Extracted records —
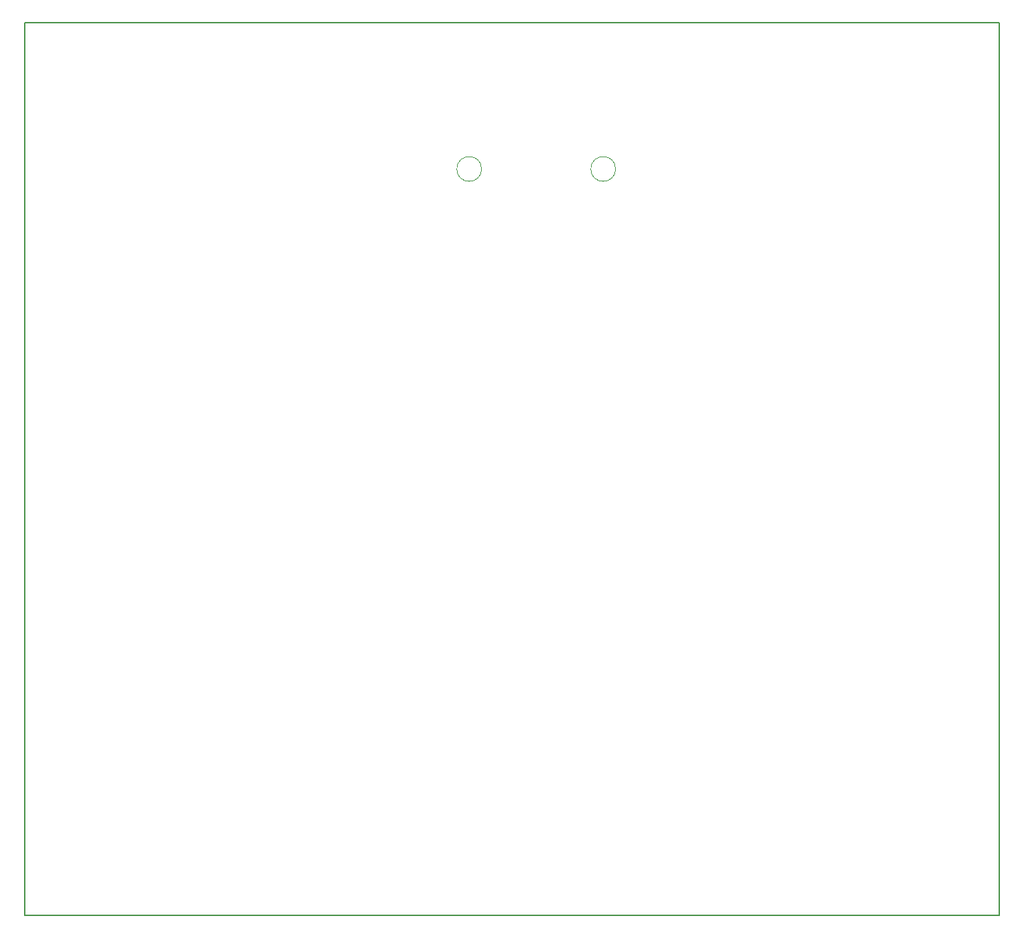
<source format=gbr>
%TF.GenerationSoftware,KiCad,Pcbnew,7.0.9-7.0.9~ubuntu22.04.1*%
%TF.CreationDate,2024-01-11T12:11:02+01:00*%
%TF.ProjectId,circuit,63697263-7569-4742-9e6b-696361645f70,rev?*%
%TF.SameCoordinates,Original*%
%TF.FileFunction,Profile,NP*%
%FSLAX46Y46*%
G04 Gerber Fmt 4.6, Leading zero omitted, Abs format (unit mm)*
G04 Created by KiCad (PCBNEW 7.0.9-7.0.9~ubuntu22.04.1) date 2024-01-11 12:11:02*
%MOMM*%
%LPD*%
G01*
G04 APERTURE LIST*
%TA.AperFunction,Profile*%
%ADD10C,0.150000*%
%TD*%
%TA.AperFunction,Profile*%
%ADD11C,0.100000*%
%TD*%
G04 APERTURE END LIST*
D10*
X195580000Y-37160000D02*
X75580000Y-37160000D01*
X195580000Y-58420000D02*
X195580000Y-147160000D01*
X195580000Y-58420000D02*
X195580000Y-37160000D01*
D11*
X148336000Y-55168000D02*
G75*
G03*
X148336000Y-55168000I-1524000J0D01*
G01*
D10*
X75580000Y-37160000D02*
X75580000Y-147160000D01*
X195580000Y-147160000D02*
X75580000Y-147160000D01*
D11*
X131826000Y-55168000D02*
G75*
G03*
X131826000Y-55168000I-1524000J0D01*
G01*
M02*

</source>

Exercise goal — From the line containing "X195580000Y-147160000D01*" through the last line of the entries above, print every line exactly, including both ends, and nothing else.

Solved problem —
X195580000Y-147160000D01*
X195580000Y-58420000D02*
X195580000Y-37160000D01*
D11*
X148336000Y-55168000D02*
G75*
G03*
X148336000Y-55168000I-1524000J0D01*
G01*
D10*
X75580000Y-37160000D02*
X75580000Y-147160000D01*
X195580000Y-147160000D02*
X75580000Y-147160000D01*
D11*
X131826000Y-55168000D02*
G75*
G03*
X131826000Y-55168000I-1524000J0D01*
G01*
M02*

</source>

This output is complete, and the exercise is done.